* About this task
Set every entry down again precisely.

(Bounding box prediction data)
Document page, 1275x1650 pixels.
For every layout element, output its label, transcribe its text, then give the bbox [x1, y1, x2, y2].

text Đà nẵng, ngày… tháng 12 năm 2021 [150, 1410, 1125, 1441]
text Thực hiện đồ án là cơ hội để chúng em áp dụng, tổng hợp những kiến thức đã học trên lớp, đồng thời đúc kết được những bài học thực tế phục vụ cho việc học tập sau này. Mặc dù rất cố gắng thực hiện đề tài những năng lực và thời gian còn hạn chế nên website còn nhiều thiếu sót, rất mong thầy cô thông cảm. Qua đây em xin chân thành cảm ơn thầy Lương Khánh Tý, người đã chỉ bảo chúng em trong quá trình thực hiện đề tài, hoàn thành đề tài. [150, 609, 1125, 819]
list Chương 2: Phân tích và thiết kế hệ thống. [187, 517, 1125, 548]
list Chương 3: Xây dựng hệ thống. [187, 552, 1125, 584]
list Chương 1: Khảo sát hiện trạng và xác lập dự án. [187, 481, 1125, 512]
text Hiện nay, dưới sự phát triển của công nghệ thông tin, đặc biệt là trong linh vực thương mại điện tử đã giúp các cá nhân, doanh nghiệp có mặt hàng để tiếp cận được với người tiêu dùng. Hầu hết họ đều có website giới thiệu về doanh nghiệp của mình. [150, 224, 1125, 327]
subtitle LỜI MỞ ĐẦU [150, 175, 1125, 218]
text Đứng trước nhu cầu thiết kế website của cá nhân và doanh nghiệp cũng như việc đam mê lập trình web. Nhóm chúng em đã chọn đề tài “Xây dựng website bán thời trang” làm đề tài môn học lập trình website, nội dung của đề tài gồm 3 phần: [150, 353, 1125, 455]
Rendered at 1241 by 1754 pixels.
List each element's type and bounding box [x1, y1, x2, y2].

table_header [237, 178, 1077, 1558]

* The answer
Document page, 1275x1650 pixels.
For every layout element, output its label, transcribe its text, then give the bbox [x1, y1, x2, y2].

text Đà nẵng, ngày… tháng 12 năm 2021 [150, 1410, 1125, 1441]
text Thực hiện đồ án là cơ hội để chúng em áp dụng, tổng hợp những kiến thức đã học trên lớp, đồng thời đúc kết được những bài học thực tế phục vụ cho việc học tập sau này. Mặc dù rất cố gắng thực hiện đề tài những năng lực và thời gian còn hạn chế nên website còn nhiều thiếu sót, rất mong thầy cô thông cảm. Qua đây em xin chân thành cảm ơn thầy Lương Khánh Tý, người đã chỉ bảo chúng em trong quá trình thực hiện đề tài, hoàn thành đề tài. [150, 609, 1125, 819]
list Chương 2: Phân tích và thiết kế hệ thống. [187, 517, 1125, 548]
list Chương 3: Xây dựng hệ thống. [187, 552, 1125, 584]
list Chương 1: Khảo sát hiện trạng và xác lập dự án. [187, 481, 1125, 512]
text Hiện nay, dưới sự phát triển của công nghệ thông tin, đặc biệt là trong linh vực thương mại điện tử đã giúp các cá nhân, doanh nghiệp có mặt hàng để tiếp cận được với người tiêu dùng. Hầu hết họ đều có website giới thiệu về doanh nghiệp của mình. [150, 224, 1125, 327]
subtitle LỜI MỞ ĐẦU [150, 175, 1125, 218]
text Đứng trước nhu cầu thiết kế website của cá nhân và doanh nghiệp cũng như việc đam mê lập trình web. Nhóm chúng em đã chọn đề tài “Xây dựng website bán thời trang” làm đề tài môn học lập trình website, nội dung của đề tài gồm 3 phần: [150, 353, 1125, 455]
Rendered at 1241 by 1754 pixels.
List each element's type and bounding box [x1, y1, x2, y2].

table_header [237, 178, 1077, 1558]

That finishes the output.